The SELECTION trial was considered broadly generalisable to UK clinical practice. Filgotinib is assumed to be more effective than placebo at inducing and maintaining remission. It might also be as effective as most comparators in the induction phase in the biologic-naïve population. However, in the biologic-experienced population, this is not so clear. In the maintenance phase, we could continue to argue that its efficacy in relation to other comparators is irrelevant if this is contingent on re-randomisation following response at induction. There does, however, remain a need for estimates of the relative efficacy beyond the induction phase contingent on inadequate response, loss of response or intolerance to previous therapy, which might be obtained from randomised controlled trials without re-randomisation. The committee concluded that it had concerns about the methodology of the maintenance NMAs and that the effectiveness of filgotinib in the maintenance phase was uncertain.

5.2 Consideration of Cost Effectiveness

The AC considered the model structure to be appropriate, but was concerned that people receiving filgotinib were likely to have an increased risk of cardiovascular events, therefore balancing the benefit and risks before starting filgotinib was essential.
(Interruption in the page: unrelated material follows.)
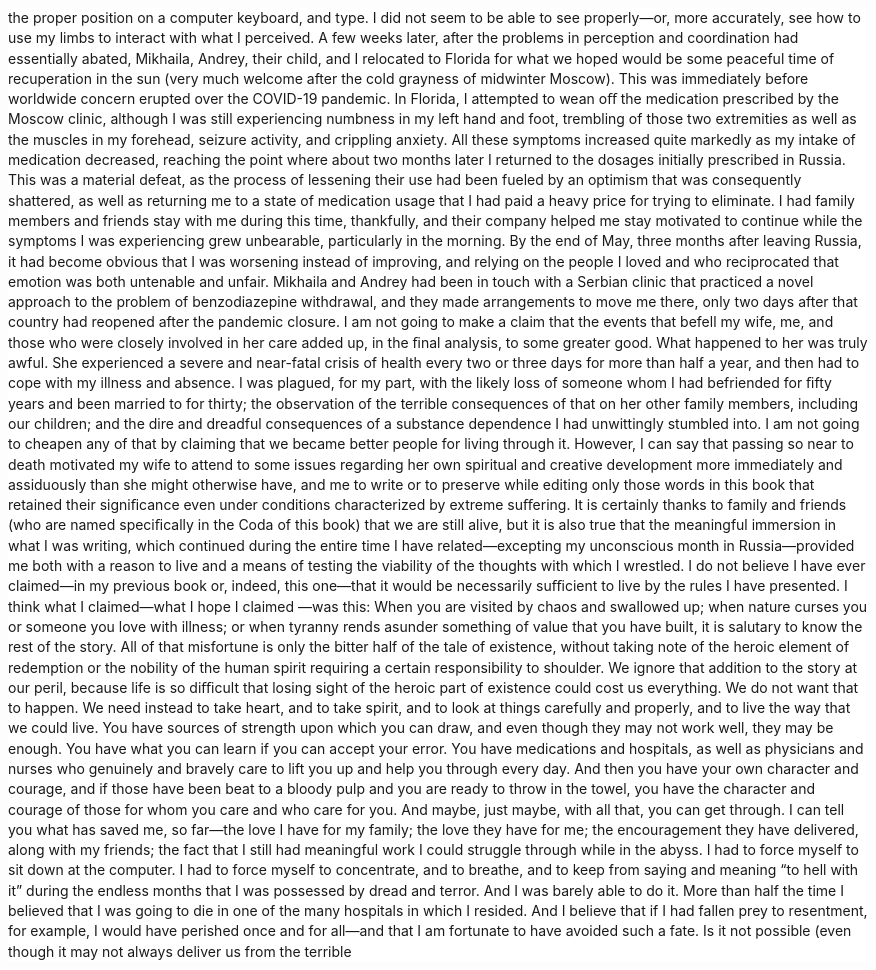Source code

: the proper position on a computer keyboard, and type. I did not seem to be able to see properly—or, more accurately, see how to use my limbs to interact with what I perceived. A few weeks later, after the problems in perception and coordination had essentially abated, Mikhaila, Andrey, their child, and I relocated to Florida for what we hoped would be some peaceful time of recuperation in the sun (very much welcome after the cold grayness of midwinter Moscow). This was immediately before worldwide concern erupted over the COVID-19 pandemic. In Florida, I attempted to wean oﬀ the medication prescribed by the Moscow clinic, although I was still experiencing numbness in my left hand and foot, trembling of those two extremities as well as the muscles in my forehead, seizure activity, and crippling anxiety. All these symptoms increased quite markedly as my intake of medication decreased, reaching the point where about two months later I returned to the dosages initially prescribed in Russia. This was a material defeat, as the process of lessening their use had been fueled by an optimism that was consequently shattered, as well as returning me to a state of medication usage that I had paid a heavy price for trying to eliminate. I had family members and friends stay with me during this time, thankfully, and their company helped me stay motivated to continue while the symptoms I was experiencing grew unbearable, particularly in the morning. By the end of May, three months after leaving Russia, it had become obvious that I was worsening instead of improving, and relying on the people I loved and who reciprocated that emotion was both untenable and unfair. Mikhaila and Andrey had been in touch with a Serbian clinic that practiced a novel approach to the problem of benzodiazepine withdrawal, and they made arrangements to move me there, only two days after that country had reopened after the pandemic closure. I am not going to make a claim that the events that befell my wife, me, and those who were closely involved in her care added up, in the ﬁnal analysis, to some greater good. What happened to her was truly awful. She experienced a severe and near-fatal crisis of health every two or three days for more than half a year, and then had to cope with my illness and absence. I was plagued, for my part, with the likely loss of someone whom I had befriended for ﬁfty years and been married to for thirty; the observation of the terrible consequences of that on her other family members, including our children; and the dire and dreadful consequences of a substance dependence I had unwittingly stumbled into. I am not going to cheapen any of that by claiming that we became better people for living through it. However, I can say that passing so near to death motivated my wife to attend to some issues regarding her own spiritual and creative development more immediately and assiduously than she might otherwise have, and me to write or to preserve while editing only those words in this book that retained their signiﬁcance even under conditions characterized by extreme suﬀering. It is certainly thanks to family and friends (who are named speciﬁcally in the Coda of this book) that we are still alive, but it is also true that the meaningful immersion in what I was writing, which continued during the entire time I have related—excepting my unconscious month in Russia—provided me both with a reason to live and a means of testing the viability of the thoughts with which I wrestled. I do not believe I have ever claimed—in my previous book or, indeed, this one—that it would be necessarily suﬃcient to live by the rules I have presented. I think what I claimed—what I hope I claimed —was this: When you are visited by chaos and swallowed up; when nature curses you or someone you love with illness; or when tyranny rends asunder something of value that you have built, it is salutary to know the rest of the story. All of that misfortune is only the bitter half of the tale of existence, without taking note of the heroic element of redemption or the nobility of the human spirit requiring a certain responsibility to shoulder. We ignore that addition to the story at our peril, because life is so diﬃcult that losing sight of the heroic part of existence could cost us everything. We do not want that to happen. We need instead to take heart, and to take spirit, and to look at things carefully and properly, and to live the way that we could live. You have sources of strength upon which you can draw, and even though they may not work well, they may be enough. You have what you can learn if you can accept your error. You have medications and hospitals, as well as physicians and nurses who genuinely and bravely care to lift you up and help you through every day. And then you have your own character and courage, and if those have been beat to a bloody pulp and you are ready to throw in the towel, you have the character and courage of those for whom you care and who care for you. And maybe, just maybe, with all that, you can get through. I can tell you what has saved me, so far—the love I have for my family; the love they have for me; the encouragement they have delivered, along with my friends; the fact that I still had meaningful work I could struggle through while in the abyss. I had to force myself to sit down at the computer. I had to force myself to concentrate, and to breathe, and to keep from saying and meaning “to hell with it” during the endless months that I was possessed by dread and terror. And I was barely able to do it. More than half the time I believed that I was going to die in one of the many hospitals in which I resided. And I believe that if I had fallen prey to resentment, for example, I would have perished once and for all—and that I am fortunate to have avoided such a fate. Is it not possible (even though it may not always deliver us from the terrible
The AC argued that cardiovascular adverse events should have been included in the model. Additionally, the AC agreed with the ERG that a long-term loss of response in the model should have been different in people in the ‘response without remission’ and ‘remission’ states and that a loss of response is unlikely to be constant over time. Furthermore, the AC considered the health state utility values for people with active UC to be uncertain. Comparator treatment sequences in the NHS vary and some of the company’s modelled treatment sequences were less plausible (for instance, tofacitinib after vedolizumab). The AC concluded that a range of treatment sequences for moderately to severe UC is plausible but the company’s modelled treatment sequences do not fully reflect clinical practice. The ERG’s approach of a consistent probability and quality-of-life impact of chronic pouchitis was considered appropriate, as well as the ERG’s approach to including the benefits of dose escalations with the costs. The AC noted that most of the uncertainties had a minimal effect on cost-effectiveness results. It considered the biologic-naive and biologic-experienced subgroups separately. It concluded that, considering the uncertainty, the cost-effectiveness estimates for filgotinib, taking into account the commercial arrangement, compared with other treatments for moderately to severely active UC were below what NICE normally considers an acceptable use of NHS resources.

6 Conclusions

This article describes the STA considering filgotinib for moderately to severely active UC. Despite the uncertainty introduced by how loss of response and dose escalations were modelled, plus the uncertainty on health state utilities and on the effectiveness of filgotinib in the maintenance phase, the committee ruled that filgotinib can be considered a cost-effective use of NHS resources [2]. The committee noted that most of the uncertainties had a minimal effect on cost-effectiveness results. It therefore recommended filgotinib within its marketing authorisation, as an option for treating moderately to severely active UC in adults when conventional or biological treatment cannot be tolerated, or if the disease has not responded well enough or has stopped responding to these treatments, and if the company provides filgotinib according to the commercial arrangement that was offered by the company at the time of submission.